3. “Everyone will use you.”

[Gif Description: Girl in black hair sticking her hand out and rolling her eyes in annoyance.] giphy.com

They said, “All men you date will not plan for something serious, and they will just be taking advantage of you financially or sexually.”

Let me stop here and tell you that single ladies are just like divorced ladies. They both face this same issue. Just make sure you set your limits.

4. “You cannot get divorced again.”

[Gif description: Girl rolling her eyes.]  giphy.com

My mum once told me, “If you got married again and it didn’t go well, you will never be able to get divorced once more. You will be doomed in this unhappy marriage forever. You can’t handle the title of twice-divorced.”

Excuse me, why would I not do this again? Why would I stay in another unhappy marriage? I know now how to end it and when to end it if I have to. I handled the title of a divorced woman and I can handle the double too.

5. “You cannot raise your kids alone.”

[Gif Description: Girl looking around in confusion, taken from “The Wendy Show”.] giphy.com

They said, “Your kids will get negatively affected, kids cannot be raised properly without their biological father.”

No, your kids will not be affected if they are loved and understood. You can easily raise them alone and I think most married women today are taking care of their kids solely. If you got married to a loving person, he can be a great substitute to their biological one. Just make sure to pick the right guy this time.

To conclude, if you are so sure about your decision and you think that divorce is the only solution you have, be certain that there are negatives but life isn’t that bad after getting divorced.

Most of the claims you will be hearing aren’t real. Maybe they were legitimate in the past; I mean like 20 years ago, but they aren’t valid today. Divorce is more acceptable now.

People now know that divorced women are not less than other women.
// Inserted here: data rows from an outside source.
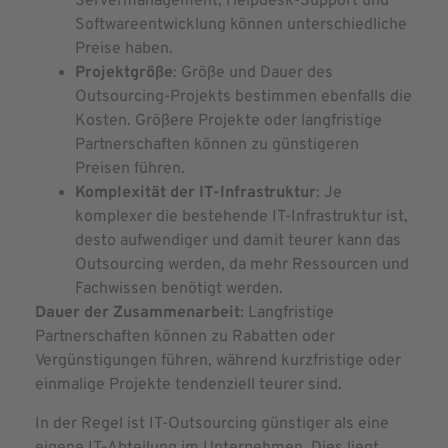
Servermanagement, Helpdesk-Support und
Softwareentwicklung können unterschiedliche
Preise haben.
Projektgröße
: Größe und Dauer des
Outsourcing-Projekts bestimmen ebenfalls die
Kosten. Größere Projekte oder langfristige
Partnerschaften können zu günstigeren
Preisen führen.
Komplexität der IT-Infrastruktur
: Je
komplexer die bestehende IT-Infrastruktur ist,
desto aufwendiger und damit teurer kann das
Outsourcing werden, da mehr Ressourcen und
Fachwissen benötigt werden.
Dauer der Zusammenarbeit
: Langfristige
Partnerschaften können zu Rabatten oder
Vergünstigungen führen, während kurzfristige oder
einmalige Projekte tendenziell teurer sind.
In der Regel ist IT-Outsourcing günstiger als eine
eigene IT-Abteilung im Unternehmen. Dies liegt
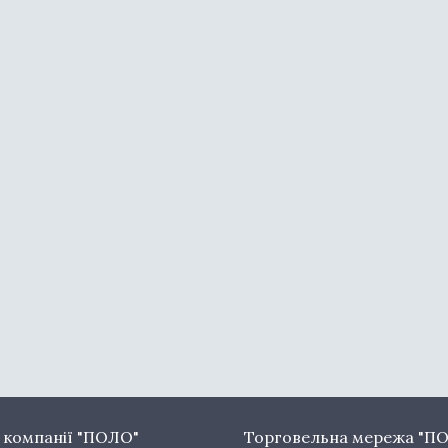
 компанії "ПОЛО"
Торговельна мережа "П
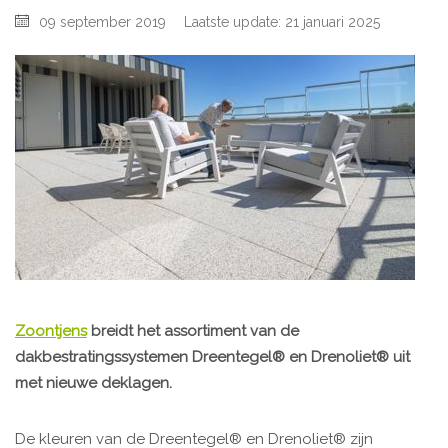
09 september 2019
Laatste update: 21 januari 2025
Zoontjens
breidt het assortiment van de
dakbestratingssystemen Dreentegel® en Drenoliet® uit
met nieuwe deklagen.
De kleuren van de Dreentegel® en Drenoliet® zijn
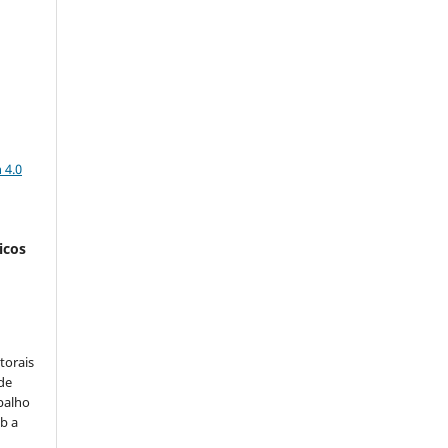
a
 4.0
icos
:
torais
 de
balho
b a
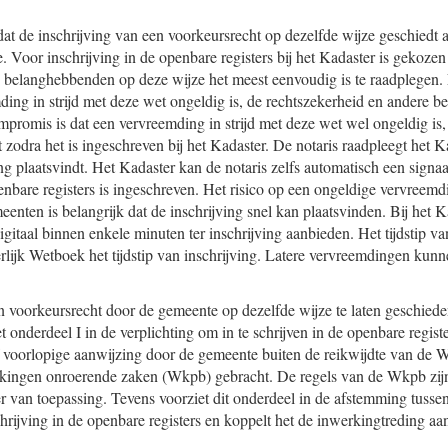
at de inschrijving van een voorkeursrecht op dezelfde wijze geschiedt a
e. Voor inschrijving in de openbare registers bij het Kadaster is gekoze
e belanghebbenden op deze wijze het meest eenvoudig is te raadplegen. 
ding in strijd met deze wet ongeldig is, de rechtszekerheid en andere 
promis is dat een vervreemding in strijd met deze wet wel ongeldig is,
 zodra het is ingeschreven bij het Kadaster. De notaris raadpleegt het 
g plaatsvindt. Het Kadaster kan de notaris zelfs automatisch een signaa
enbare registers is ingeschreven. Het risico op een ongeldige vervreem
enten is belangrijk dat de inschrijving snel kan plaatsvinden. Bij het 
gitaal binnen enkele minuten ter inschrijving aanbieden. Het tijdstip v
erlijk Wetboek het tijdstip van inschrijving. Latere vervreemdingen kun
 voorkeursrecht door de gemeente op dezelfde wijze te laten geschieden
iet onderdeel I in de verplichting om in te schrijven in de openbare regis
of voorlopige aanwijzing door de gemeente buiten de reikwijdte van de 
erkingen onroerende zaken (Wkpb) gebracht. De regels van de Wkpb zij
r van toepassing. Tevens voorziet dit onderdeel in de afstemming tuss
hrijving in de openbare registers en koppelt het de inwerkingtreding aan 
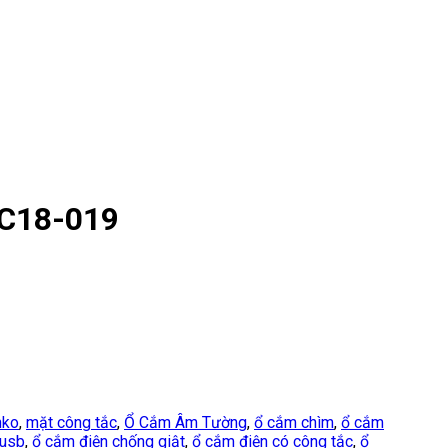
-C18-019
nko
,
mặt công tắc
,
Ổ Cắm Âm Tường
,
ổ cắm chìm
,
ổ cắm
 usb
,
ổ cắm điện chống giật
,
ổ cắm điện có công tắc
,
ổ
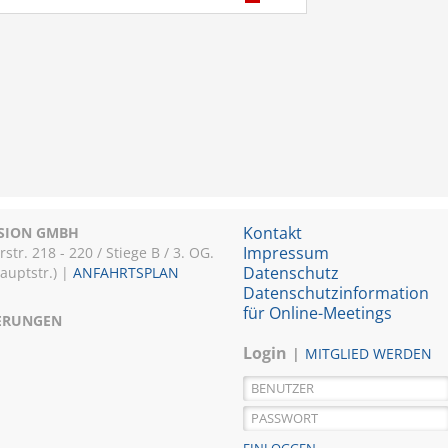
Kontakt
ISION GMBH
Impressum
r. 218 - 220 / Stiege B / 3. OG.
Datenschutz
Hauptstr.) |
ANFAHRTSPLAN
Datenschutzinformation
für Online-Meetings
IERUNGEN
Login
MITGLIED WERDEN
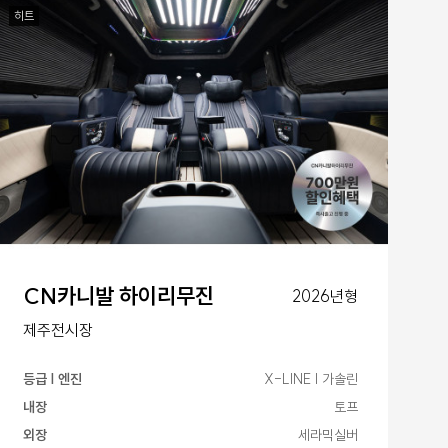
히트
CN카니발 하이리무진
2026년형
제주전시장
등급 | 엔진
X-LINE | 가솔린
내장
토프
외장
세라믹실버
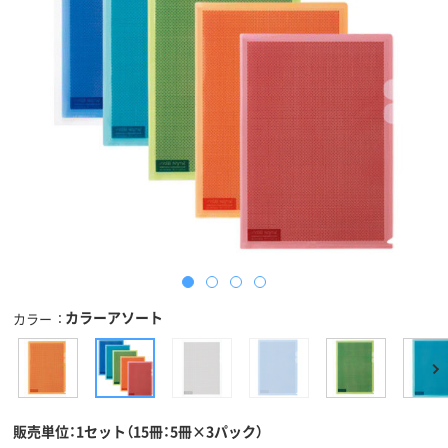
カラーアソート
カラー
販売単位：1セット（15冊：5冊×3パック）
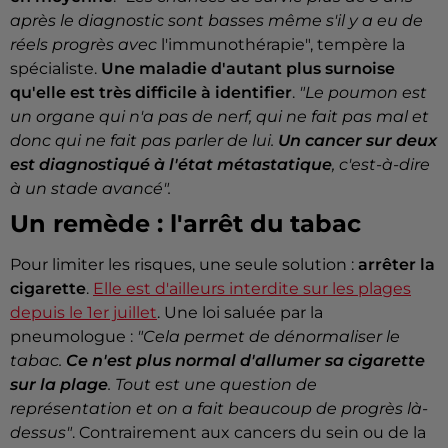
après le diagnostic sont basses même s'il y a eu de
réels progrès avec
l'immunothérapie", tempère la
spécialiste.
Une maladie d'autant plus surnoise
qu'elle est très difficile à identifier
.
"Le poumon est
un organe qui n'a pas de nerf, qui ne fait pas mal et
donc qui ne fait pas parler de lui.
Un cancer sur deux
est diagnostiqué à l'état métastatique
, c'est-à-dire
à un stade avancé".
Un remède : l'arrêt du tabac
Pour limiter les risques, une seule solution :
arrêter la
cigarette
.
Elle est d'ailleurs interdite sur les plages
depuis le 1er juillet
. Une loi saluée par la
pneumologue :
"Cela permet de dénormaliser le
tabac.
Ce n'est plus normal d'allumer sa cigarette
sur la plage
. Tout est une question de
représentation et on a fait beaucoup de progrès là-
dessus"
. Contrairement aux cancers du sein ou de la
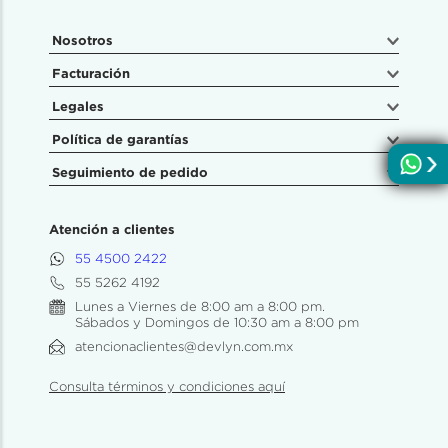
Nosotros
Facturación
Legales
Política de garantías
Seguimiento de pedido
Atención a clientes
55 4500 2422
55 5262 4192
Lunes a Viernes de 8:00 am a 8:00 pm.
Sábados y Domingos de 10:30 am a 8:00 pm
atencionaclientes@devlyn.com.mx
Consulta términos y condiciones aquí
What happened to her is fate and no lady ever planned her marriage to end with divorce.

You can control very well what others think of you with your personality and attitude. Moreover, do not worry about your kids, they will be fine, just love them and they will be great.

6. “So few women actually get divorced.”

[Image Description: Woman chewing gum and saying “Are you serious?”  giphy.com

Finally, as we all know, divorce rates have been going up in the past years, which means every group of friends has two or three divorced friends. People interact with a divorced woman every day.